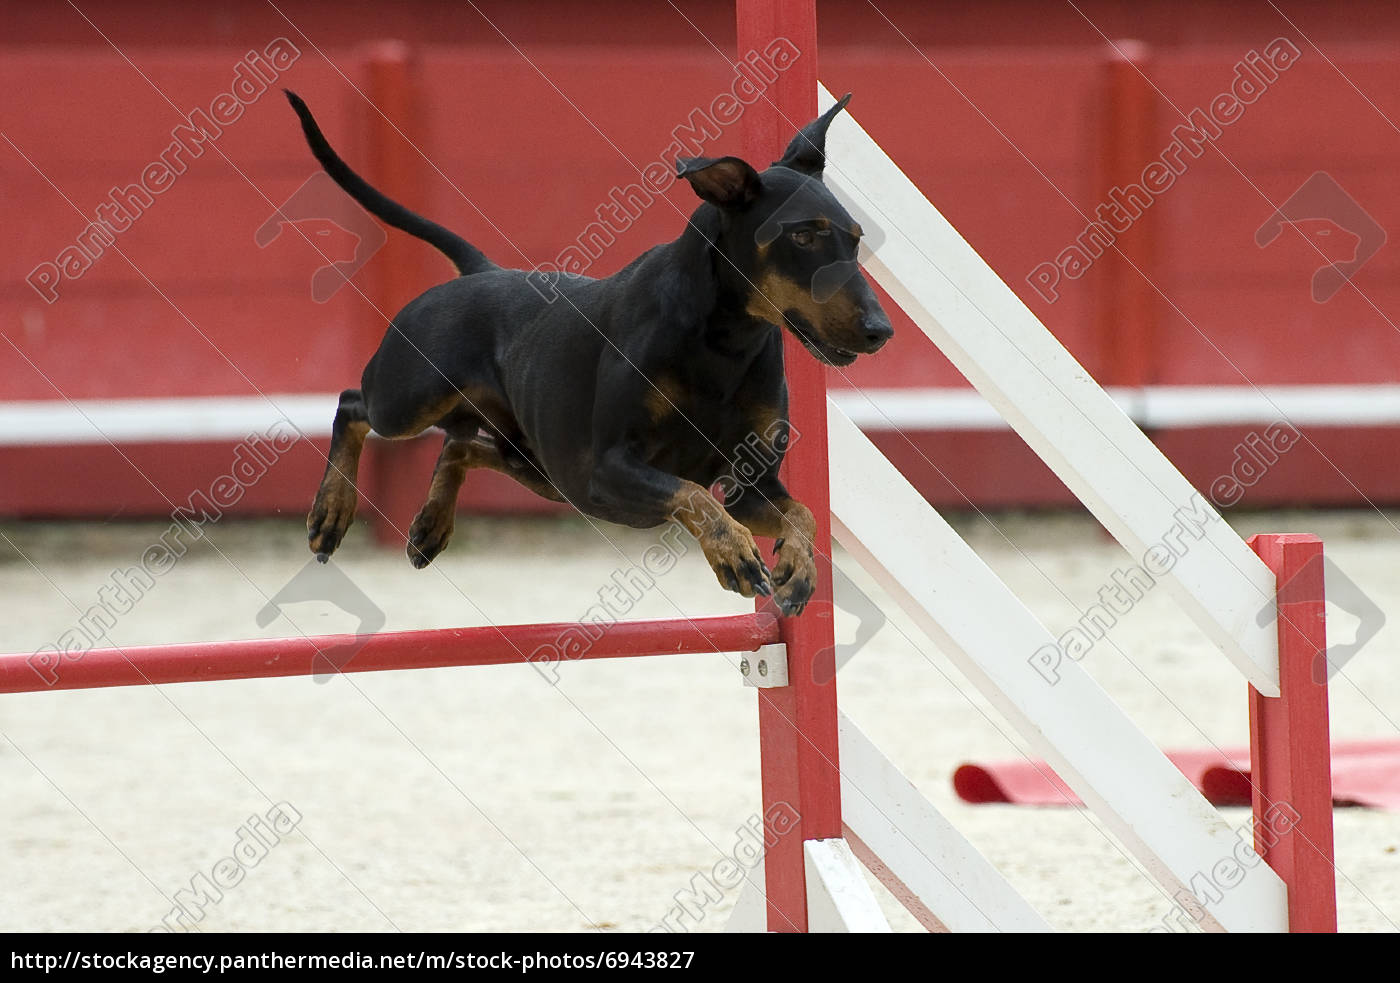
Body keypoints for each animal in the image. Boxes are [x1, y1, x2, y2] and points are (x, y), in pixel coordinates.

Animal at [285, 92, 890, 616]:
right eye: (804, 237)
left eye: (856, 238)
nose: (880, 330)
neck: (725, 341)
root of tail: (483, 271)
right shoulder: (611, 466)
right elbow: (695, 495)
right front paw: (735, 554)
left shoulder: (749, 485)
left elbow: (802, 513)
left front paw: (798, 568)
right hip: (414, 400)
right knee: (353, 404)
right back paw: (330, 514)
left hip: (546, 468)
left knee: (460, 446)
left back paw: (429, 526)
====
Using the data above, return every line that contains the string "left".

left eye: (856, 238)
left shoulder: (749, 485)
left elbow: (802, 513)
left front paw: (798, 568)
left hip: (546, 468)
left knee: (460, 446)
left back paw: (429, 526)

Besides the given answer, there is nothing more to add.